Entries shown -

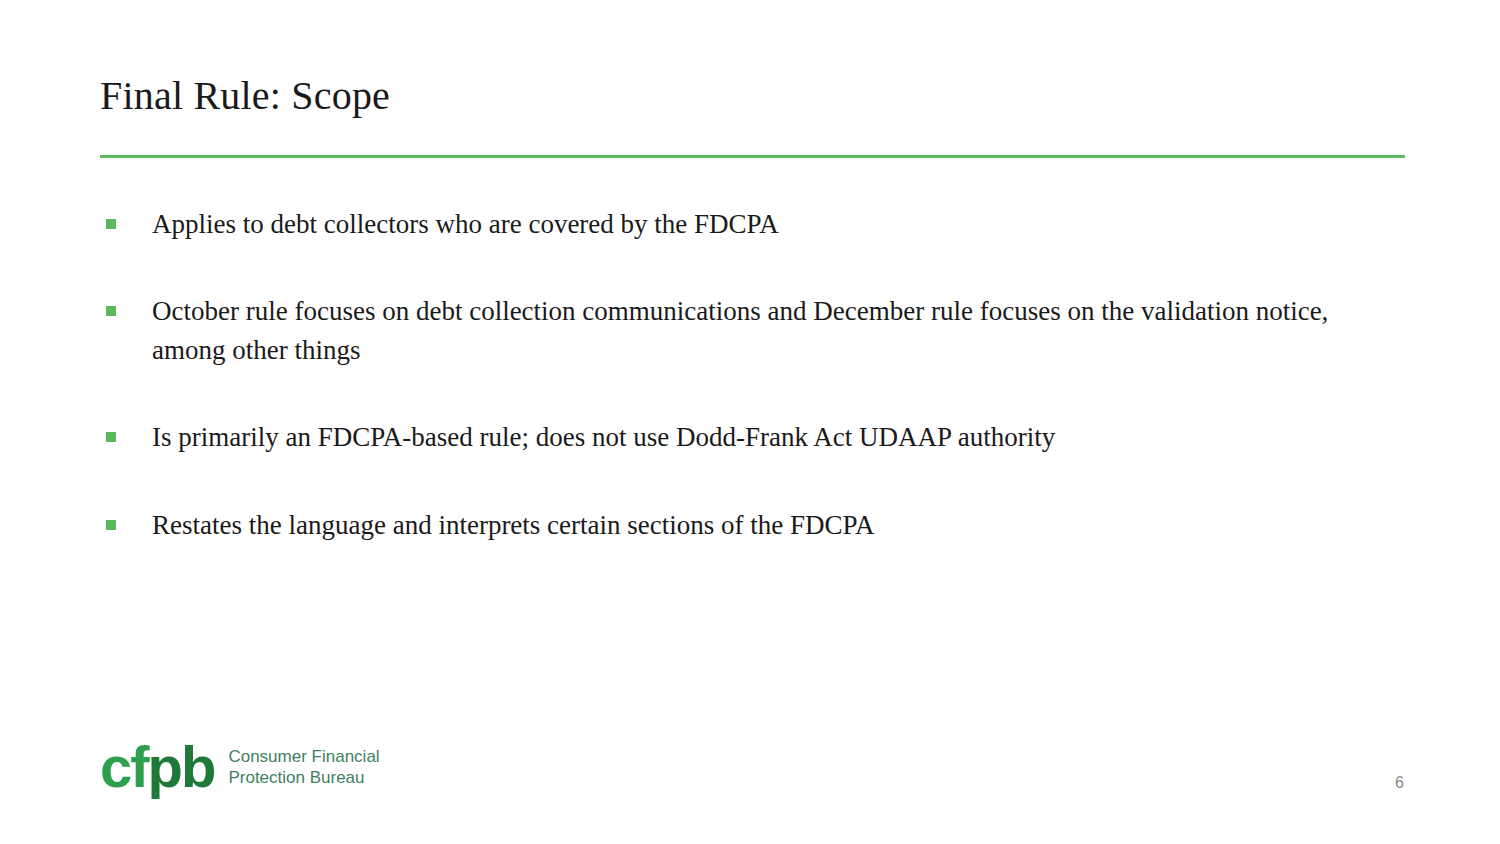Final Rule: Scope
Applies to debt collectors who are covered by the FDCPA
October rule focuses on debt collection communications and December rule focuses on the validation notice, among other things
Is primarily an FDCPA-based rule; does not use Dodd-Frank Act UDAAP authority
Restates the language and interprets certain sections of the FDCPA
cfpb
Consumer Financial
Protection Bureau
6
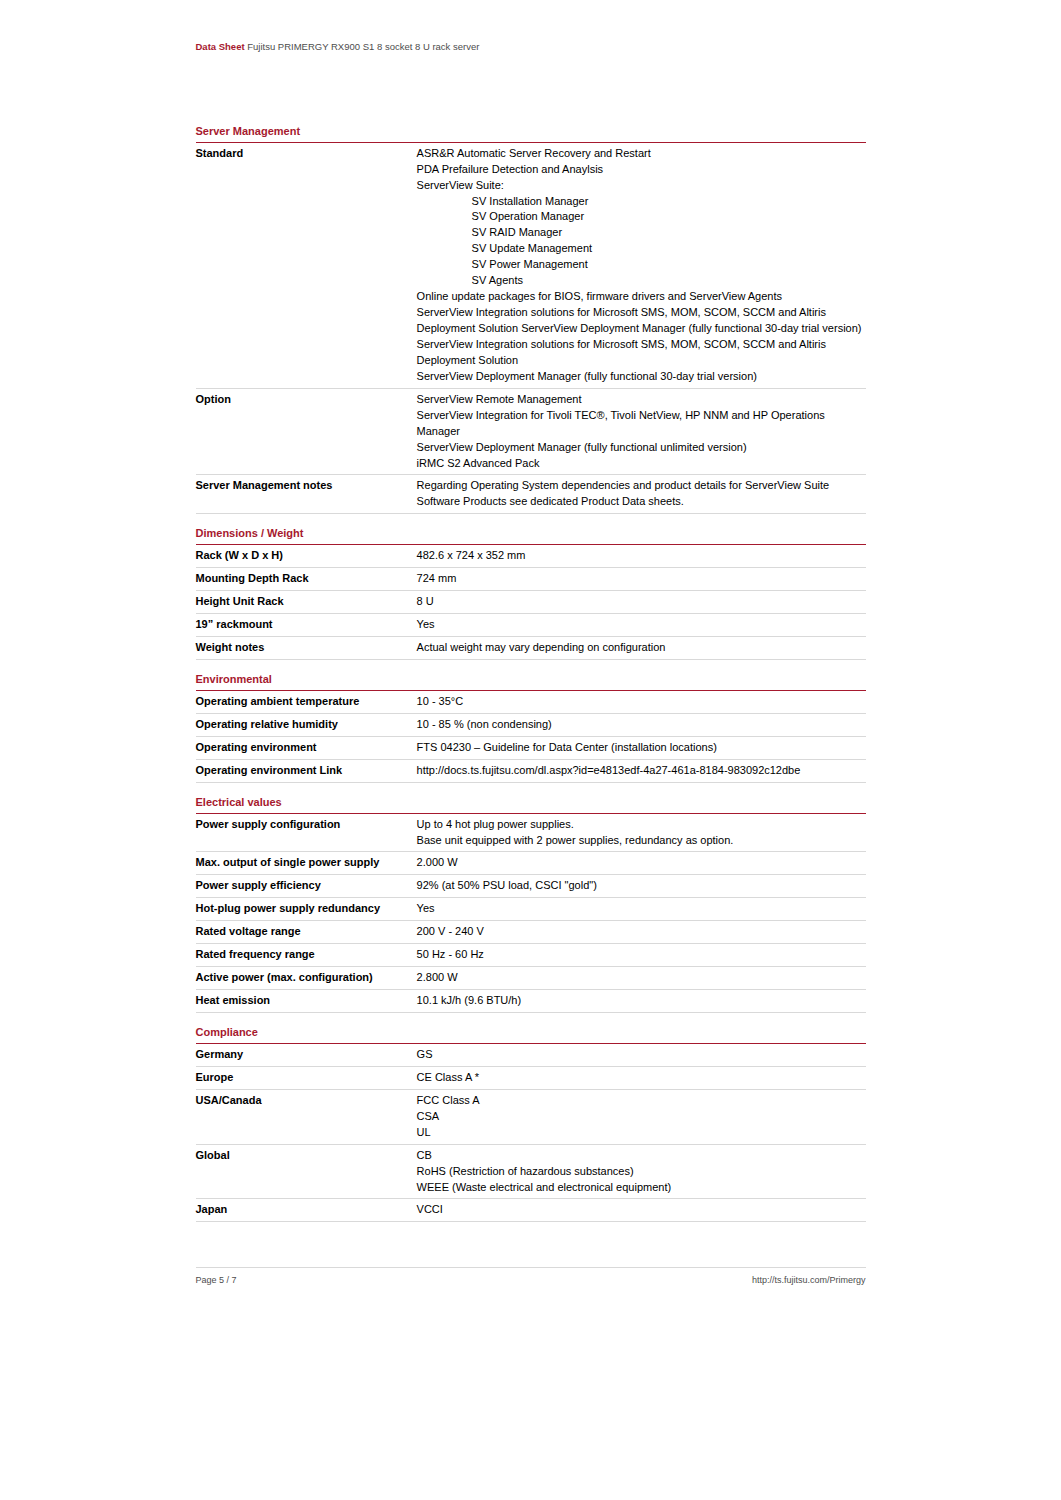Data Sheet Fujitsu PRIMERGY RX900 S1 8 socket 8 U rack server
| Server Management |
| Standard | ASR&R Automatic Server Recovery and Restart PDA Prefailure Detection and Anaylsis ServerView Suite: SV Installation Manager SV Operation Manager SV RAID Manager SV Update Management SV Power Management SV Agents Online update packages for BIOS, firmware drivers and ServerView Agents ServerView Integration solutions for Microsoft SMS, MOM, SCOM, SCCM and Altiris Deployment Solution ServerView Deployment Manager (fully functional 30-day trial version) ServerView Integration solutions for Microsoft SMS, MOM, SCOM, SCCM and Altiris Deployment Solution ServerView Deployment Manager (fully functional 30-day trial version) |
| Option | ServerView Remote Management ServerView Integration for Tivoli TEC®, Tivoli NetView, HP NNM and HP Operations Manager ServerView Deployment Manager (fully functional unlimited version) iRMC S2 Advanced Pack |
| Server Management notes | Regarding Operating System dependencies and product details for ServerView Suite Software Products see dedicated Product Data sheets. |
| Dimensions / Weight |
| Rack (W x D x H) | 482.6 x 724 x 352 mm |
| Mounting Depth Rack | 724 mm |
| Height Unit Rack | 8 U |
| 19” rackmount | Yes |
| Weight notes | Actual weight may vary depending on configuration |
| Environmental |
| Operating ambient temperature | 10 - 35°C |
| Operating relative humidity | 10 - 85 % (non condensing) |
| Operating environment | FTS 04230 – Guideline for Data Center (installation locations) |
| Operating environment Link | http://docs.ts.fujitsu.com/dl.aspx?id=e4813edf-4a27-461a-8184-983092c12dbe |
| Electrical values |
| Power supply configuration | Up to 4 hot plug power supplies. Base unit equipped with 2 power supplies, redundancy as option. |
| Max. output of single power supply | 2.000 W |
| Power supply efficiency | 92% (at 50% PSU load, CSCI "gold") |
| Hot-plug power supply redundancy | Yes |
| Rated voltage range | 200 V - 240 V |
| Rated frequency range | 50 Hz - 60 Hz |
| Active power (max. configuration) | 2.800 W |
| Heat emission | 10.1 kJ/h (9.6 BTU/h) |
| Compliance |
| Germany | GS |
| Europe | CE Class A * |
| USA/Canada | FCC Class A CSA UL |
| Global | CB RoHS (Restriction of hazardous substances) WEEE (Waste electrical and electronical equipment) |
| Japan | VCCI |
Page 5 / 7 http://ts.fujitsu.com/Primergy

Work order - Above are the entries; copy every line among them that contains the word "Weight".

Reply -
| Dimensions / Weight |
| Weight notes | Actual weight may vary depending on configuration |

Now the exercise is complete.